Supported OCR Languages¶
OCR & PDF Tools supports over 100 languages for text recognition, powered by the Tesseract OCR engine. All language processing happens locally on your computer.
Major Languages¶
These languages have the highest recognition accuracy and are the most commonly used:
| Language | Code | Script |
|---|---|---|
| English | eng | Latin |
| Spanish | spa | Latin |
| French | fra | Latin |
| German | deu | Latin |
| Italian | ita | Latin |
| Portuguese | por | Latin |
| Dutch | nld | Latin |
| Russian | rus | Cyrillic |
| Chinese (Simplified) | chi_sim | CJK |
| Chinese (Traditional) | chi_tra | CJK |
| Japanese | jpn | CJK |
| Korean | kor | CJK |
| Arabic | ara | Arabic |
| Hindi | hin | Devanagari |
| Thai | tha | Thai |
| Vietnamese | vie | Latin (extended) |
| Turkish | tur | Latin |
| Polish | pol | Latin |
| Swedish | swe | Latin |
| Czech | ces | Latin |
Additional Languages¶
Beyond the major languages listed above, OCR & PDF Tools supports many more including but not limited to:
- European: Danish, Finnish, Norwegian, Hungarian, Romanian, Greek, Bulgarian, Croatian, Slovak, Slovenian, Lithuanian, Latvian, Estonian, Serbian, Ukrainian, Catalan, Galician, Basque, Icelandic, Maltese, Albanian, Macedonian, Bosnian
- Asian: Bengali, Tamil, Telugu, Kannada, Malayalam, Gujarati, Marathi, Nepali, Sinhala, Myanmar, Khmer, Lao, Tibetan, Urdu
- African: Amharic, Swahili, Afrikaans
- Other scripts: Hebrew, Georgian, Armenian
Installing Language Packs¶
English is installed by default. To add additional languages:
- Open Settings > Language Packs
- Browse or search for the language you need
- Check the checkbox next to each language to install
- Click Download to install the selected language data files
Disk Space
Each language pack ranges from 1 to 15 MB. CJK languages (Chinese, Japanese, Korean) have larger data files due to the complexity of their character sets.
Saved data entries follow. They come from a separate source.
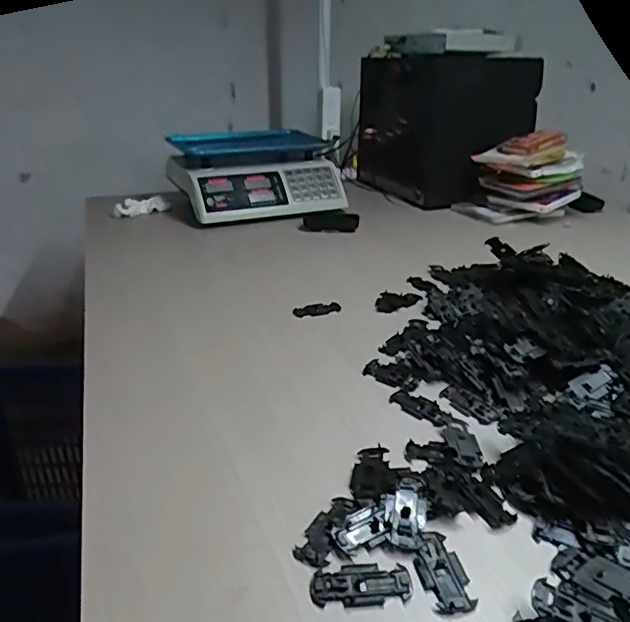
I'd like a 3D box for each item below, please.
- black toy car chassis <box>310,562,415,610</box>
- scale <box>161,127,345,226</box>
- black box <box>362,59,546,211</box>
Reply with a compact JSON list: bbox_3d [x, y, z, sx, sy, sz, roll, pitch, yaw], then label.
[{"bbox_3d":[0.031,0.181,0.375,0.066,0.004,0.031,-3,25,-5],"label":"black toy car chassis"},{"bbox_3d":[-0.134,-0.308,1.271,0.334,0.154,0.327,-12,28,-24],"label":"scale"},{"bbox_3d":[0.300,-0.436,1.345,0.272,0.305,0.327,-12,28,-24],"label":"black box"}]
Selecting a Language for OCR¶
Before running OCR on an image or document:
- Click the Language dropdown in the toolbar or settings
- Select the primary language of the text in your image
- For documents with multiple languages, see Multilingual OCR
Accuracy Tip
Always select the correct language before running OCR. Using the wrong language setting will produce poor results even on clear, high-quality images.